Well, it's been a while since I was blogging. For one thing, I got extremely depressed and did not want to have anything to do with anybody or anything. I'm still not working. My disability case is still being worked on, but I got a lawyer this time. Been denied twice so far. Now it's down to a hearing sometime in the future (really, couldn't this be speeded up somehow?). I hope I'll hear about it enough in advance to prepare. It's been months since this whole thing started. Really, with me being suicidal and not being able to afford treatment, that's not good that I have to wait that long. Even so, I know that there is medical care available with the disability payments. It's just that it's cost-prohibitive. I doubt it helps at all, because I'd be paying for the plan, plus deductibles and co-payments. When you add all that up, it will probably be more expensive than what I'm paying now with no coverage. Gosh our medical system sucks. And no, I haven't seen "Sicko". I hear it's good, but I'm afraid it will just make me more pissed at the government than I already am. Yes, I'm jaded. I admit it.

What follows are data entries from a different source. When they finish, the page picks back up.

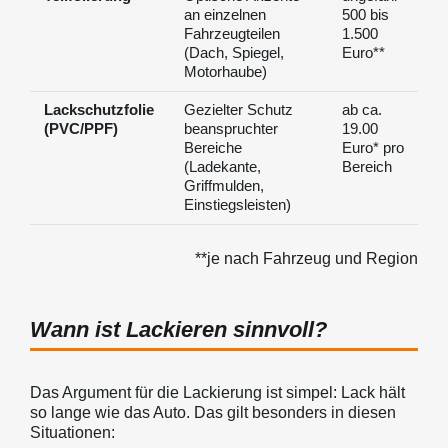
an einzelnen
500 bis
Fahrzeugteilen
1.500
(Dach, Spiegel,
Euro**
Motorhaube)
Lackschutzfolie
Gezielter Schutz
ab ca.
(PVC/PPF)
beanspruchter
19.00
Bereiche
Euro* pro
(Ladekante,
Bereich
Griffmulden,
Einstiegsleisten)
**je nach Fahrzeug und Region
Wann ist Lackieren sinnvoll?
Das Argument für die Lackierung ist simpel: Lack hält
so lange wie das Auto. Das gilt besonders in diesen
Situationen: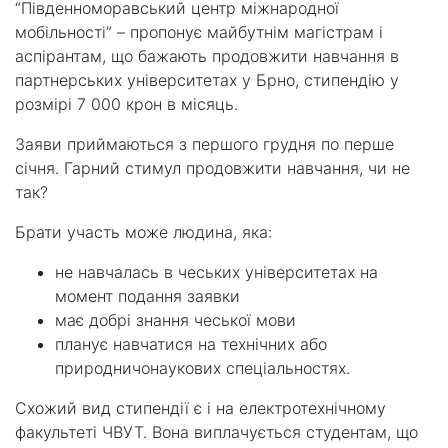
“Південноморавський центр міжнародної
мобільності” – пропонує майбутнім магістрам і
аспірантам, що бажають продовжити навчання в
партнерських університетах у Брно, стипендію у
розмірі 7 000 крон в місяць.
Заяви приймаються з першого грудня по перше
січня. Гарний стимул продовжити навчання, чи не
так?
Брати участь може людина, яка:
не навчалась в чеських університетах на
момент подання заявки
має добрі знання чеської мови
планує навчатися на технічних або
природничонаукових спеціальностях.
Схожий вид стипендії є і на електротехнічному
факультеті ЧВУТ. Вона виплачується студентам, що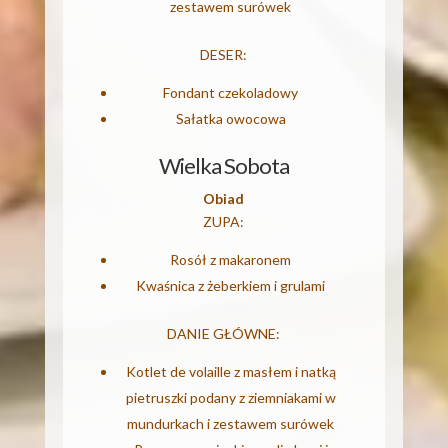
zestawem surówek
DESER:
Fondant czekoladowy
Sałatka owocowa
Wielka Sobota
Obiad
ZUPA:
Rosół z makaronem
Kwaśnica z żeberkiem i grulami
DANIE GŁÓWNE:
Kotlet de volaille z masłem i natką
pietruszki podany z ziemniakami w
mundurkach i zestawem surówek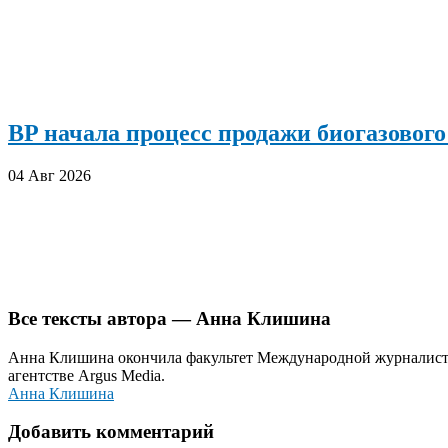
BP начала процесс продажи биогазового
04 Авг 2026
Все тексты автора — Анна Клишина
Анна Клишина окончила факультет Международной журналисти
агентстве Argus Media.
Анна Клишина
Добавить комментарий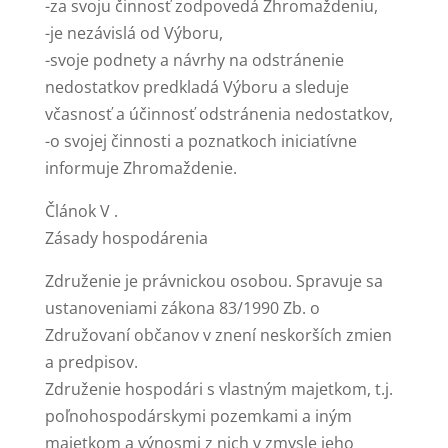
-za svoju činnosť zodpovedá Zhromaždeniu,
-je nezávislá od Výboru,
-svoje podnety a návrhy na odstránenie
nedostatkov predkladá Výboru a sleduje
včasnosť a účinnosť odstránenia nedostatkov,
-o svojej činnosti a poznatkoch iniciatívne
informuje Zhromaždenie.
Článok V .
Zásady hospodárenia
Združenie je právnickou osobou. Spravuje sa
ustanoveniami zákona 83/1990 Zb. o
Združovaní občanov v znení neskorších zmien
a predpisov.
Združenie hospodári s vlastným majetkom, t.j.
poľnohospodárskymi pozemkami a iným
majetkom a výnosmi z nich v zmysle jeho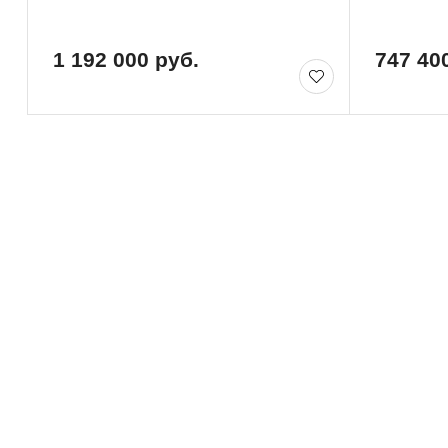
1 192 000 руб.
747 40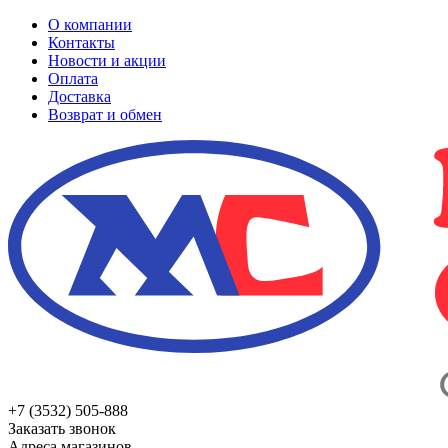
О компании
Контакты
Новости и акции
Оплата
Доставка
Возврат и обмен
+7 (3532) 505-888
Заказать звонок
Адреса магазинов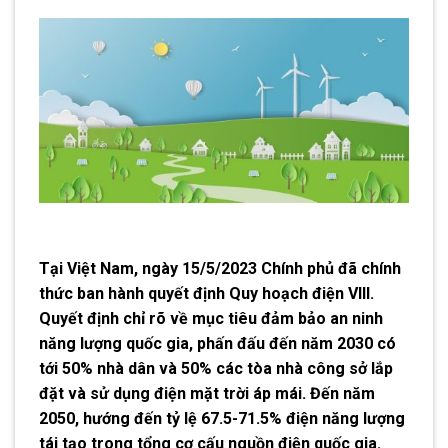
Tại Việt Nam, ngày 15/5/2023 Chính phủ đã chính
thức ban hành quyết định Quy hoạch điện VIII.
Quyết định chỉ rõ về mục tiêu đảm bảo an ninh
năng lượng quốc gia, phấn đấu đến năm 2030 có
tới 50% nhà dân và 50% các tòa nhà công sở lắp
đặt và sử dụng điện mặt trời áp mái. Đến năm
2050, hướng đến tỷ lệ 67.5-71.5% điện năng lượng
tái tạo trong tổng cơ cấu nguồn điện quốc gia.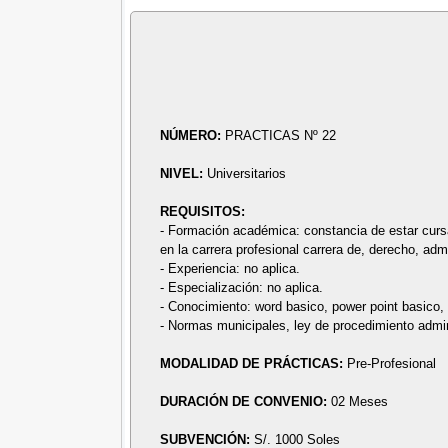
NÚMERO:
PRACTICAS Nº 22
NIVEL:
Universitarios
REQUISITOS:
- Formación académica: constancia de estar cursa
en la carrera profesional carrera de, derecho, adm
- Experiencia: no aplica.
- Especialización: no aplica.
- Conocimiento: word basico, power point basico,
- Normas municipales, ley de procedimiento admin
MODALIDAD DE PRÁCTICAS:
Pre-Profesional
DURACIÓN DE CONVENIO:
02 Meses
SUBVENCIÓN:
S/. 1000 Soles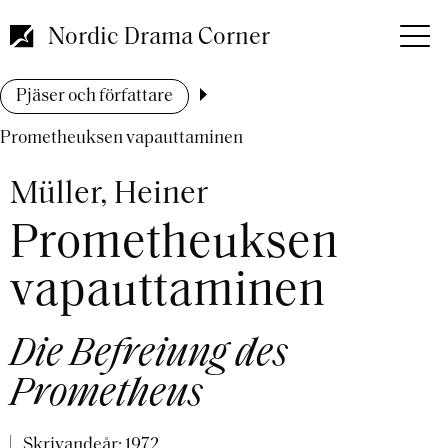
Hoppa
till
Nordic Drama Corner
huvudinnehåll
Länkstig
Pjäser och författare
Prometheuksen vapauttaminen
Müller, Heiner
Prometheuksen
vapauttaminen
Die Befreiung des
Prometheus
Skrivandeår:
1972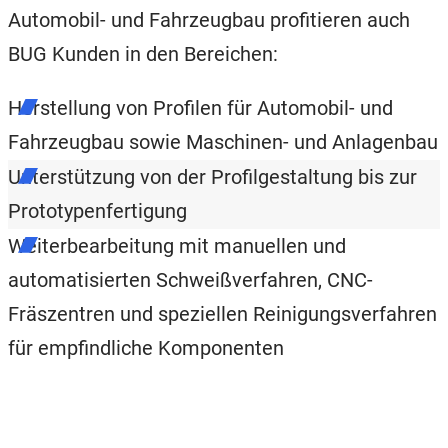
Automobil- und Fahrzeugbau profitieren auch
BUG Kunden in den Bereichen:
Herstellung von Profilen für Automobil- und
Fahrzeugbau sowie Maschinen- und Anlagenbau
Unterstützung von der Profilgestaltung bis zur
Prototypenfertigung
Weiterbearbeitung mit manuellen und
automatisierten Schweißverfahren, CNC-
Fräszentren und speziellen Reinigungsverfahren
für empfindliche Komponenten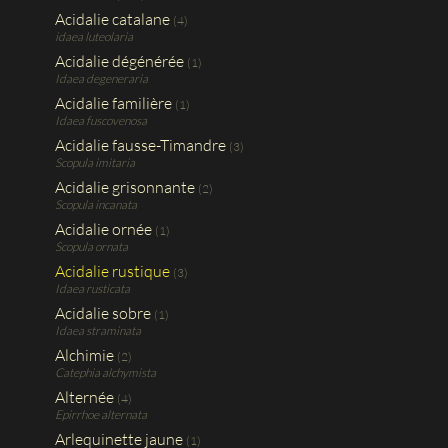
Acidalie catalane
(4)
idaea luteolaria
Acidalie dégénérée
(1)
Idaea degeneraria
Acidalie familière
(1)
Idaea fuscovenosa
Acidalie fausse-Timandre
(3)
Scopula imitaria
Acidalie grisonnante
(2)
Scopula incanata
Acidalie ornée
(1)
Scopula ornata
Acidalie rustique
(3)
Idaea rusticata
Acidalie sobre
(1)
Idaea straminata
Alchimie
(2)
Catephia alchymista
Alternée
(4)
Epirrhoe alternata
Arlequinette jaune
(1)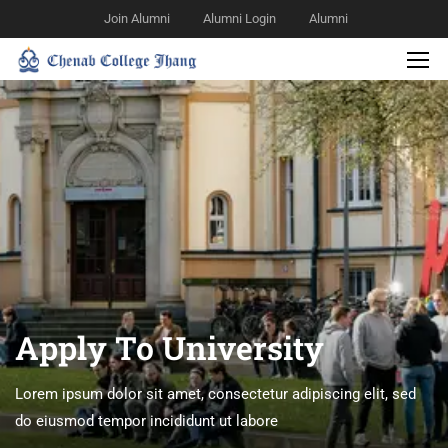
Join Alumni
Alumni Login
Alumni
Apply To University
Lorem ipsum dolor sit amet, consectetur adipiscing elit, sed
do eiusmod tempor incididunt ut labore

Anyway, in other news, we've moved. Could no longer afford the old apartment and had to move into one that is $200 a month cheaper. So, nowhere near as nice, not that we could afford anything really nice the first time. The neighbors are noisy and the apartment management (who put it in the lease that loud noise was unacceptable) do nothing at all. Actually, they don't do much about anything else unless you badger them several times. My drain was stopped up for weeks! So, although my room is bigger and there's actually a walk-in closet for all my art supplies (well, some are stored at Grandma's--even the walk-in closet wasn't big enough for ALL of it), I still feel bummed and irritable because it's never just quiet. I need quiet sometimes. I just can't relax with noise going on all the time. I'm not sleeping well. It's certainly not helping my mood or my depression.
Still, on the Lamictal, I'm doing somewhat better. We're up to 75 mg a day now. I've only been on the new dose for a couple of days, though. On 50 mg, I was still having episodes, although they didn't seem quite as severe (still bad enough, though). I'm still taking Trileptal, although I don't see the point. I guess my doctor was afraid to take me off of it without the Lamictal being up to theraputic levels yet. But really, if the Trileptal had worked I wouldn't be needing the Lamictal. My anxiety has gotten worse. I had panic attacks and went back up to 100 mg of Zoloft, although I know it could make the manic episodes come back. I just couldn't stand the panic attacks. Hopefully this will all get straightened out at some point. I know my doctor doesn't want me on too many medications and will take me off the Trileptal and Zoloft when I'm feeling better. Hopefully that won't be too much longer. I'm really sick of this.
Anyway, I guess I just had to vent a little. Not much going on except medical stuff most of the time. I was volunteering at this artist-in-residence program/art gallery here in town. However, they said they didn't need me this coming semester. I'm really sorry about that because I enjoyed it, even though all I could manage was 10 hours a week (and was sick for 4 days in the 2 months I was there). At least since I was a volunteer I didn't get fired. I will finish the neon pieces that need to be done, but after that I don't know. I let them know I'm interested in working there permanently, although it will have to be part-time, of course.
Well, I guess that's all for now. Hope everyone out there is feeling okay and not as depressed as I am.